After a grueling morning of fourth and second grade math (don’t even), a leisurely trip to Target was decidedly merited. There was good news and bad news awaiting me there, yesterday afternoon. The good news was this:
The bad news: The same People magazine from last week was still on the shelves at the checkout. (hashtag, firstworldproblems)
For years, on the anniversary of my birth, I would indulge in a few gifts to and from myself: Chocolate, a visit to a tanning bed, and a People magazine. After all, who is actually going to judge you on your birthday, amiright? Don’t get me started on the tanning bit, I have long since abandoned such vain, unhealthy practices. The People magazines, however? I guess I have some ‘splaining to do…
They are a guilty pleasure, and I have relapsed. In my defense, I read them (back to front, always) for the crossword puzzles. No seriously, I love those silly crosswords. Husband has repeatedly informed me that there exist entire books containing page after page of crosswords, which he’d be happy to purchase for me– but I refuse. It would be decidedly unhip.
Perhaps it’s the certain sense of accomplishment, the confident awareness that they are something I can easily master? I recall my mother stating similar sentiments, while in the throes of toddlerhood with her second litter of children: She would, from memory, bake the most amazing chocolate chip cookies at least weekly, explaining with a shrug, “I just want to bring one thing to completion today.”

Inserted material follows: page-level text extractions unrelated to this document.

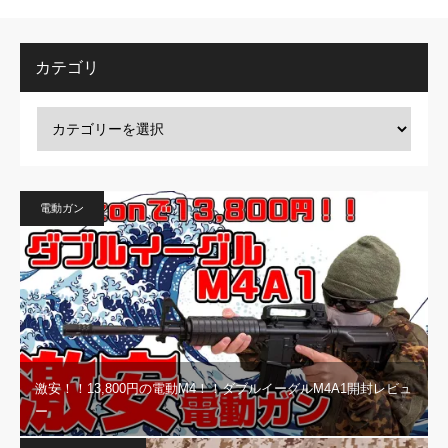
カテゴリ
電動ガン
激安！！13,800円の電動M4！！ダブルイーグルM4A1開封レビュ
ー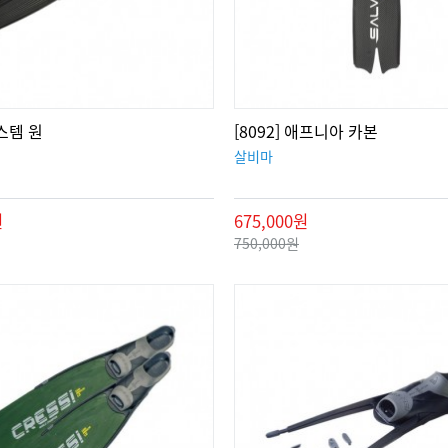
시스템 원
[8092] 애프니아 카본
살비마
원
675,000원
750,000원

Back to People, I realize this particular publication is (at best) mindless babble. Still, the striking contrast between the mere half-page blurb on the most recent antics of the tyrannical terrorist group ISIS, against the array of pages dedicated to Emmy awards attire recently left me particularly appalled and disgusted with myself as a consumer.
Don’t get me wrong, I’m acutely aware that People magazine is not, in fact, a news publication. I suppose if I was sincerely seeking current coverage on relevant topics I should look elsewhere. Maybe it’s an escape… but is it right for me to placate myself with box stores… and coffee chains (which I have since learned are largely unfair to their international coffee farmers, ugh)… and fashion magazines… and crossword puzzles when there is social injustice and suffering rampant across the globe? Does God condone my turning a blind eye, indifferent from the vantage of my insulated bubble of prosperity and excess, because my own family is out of harm’s way? How quickly I’ve forgotten what it is to have a loved one stationed in a violent warzone, though I confess I was ridiculously ignorant, blissfully unaware, of the severity of the danger my own husband faced for the duration of his 14 month deployment with the first wave of soldiers to Iraq in 2003. I focused more on when he would finally return home to me, rather than if.
I’m not sure what the appropriate posture is when wrestling these two extremes. I’m still trying to find a healthy balance between my cherished People magazines and social responsibility. The following Francis Chan’s quote always serves to ground me a bit: “Our greatest fear should not be of failure, but of succeeding at things in life that don’t really matter.”
In lighter news, we left Little Man in our church’s nursery for the first time this weekend. He did great, due much in part to the doting volunteers and his sweet sister who remained at his side for the duration of the service. There were no tears, and it was harder on me than him. We will employ the same tactic (rotating sister-helpers) for several weeks before leaving him there to play, solo. It has been almost six months since he has been home and we think the timing was just right for him. (disclaimer: every child is different) Having formerly resided in an orphanage, a church nursery might closely resemble such an institution and elicit a traumatic response– especially with limited language/communication skills. Immediately afterward, I wore him in the Ergo for a little attachment therapy.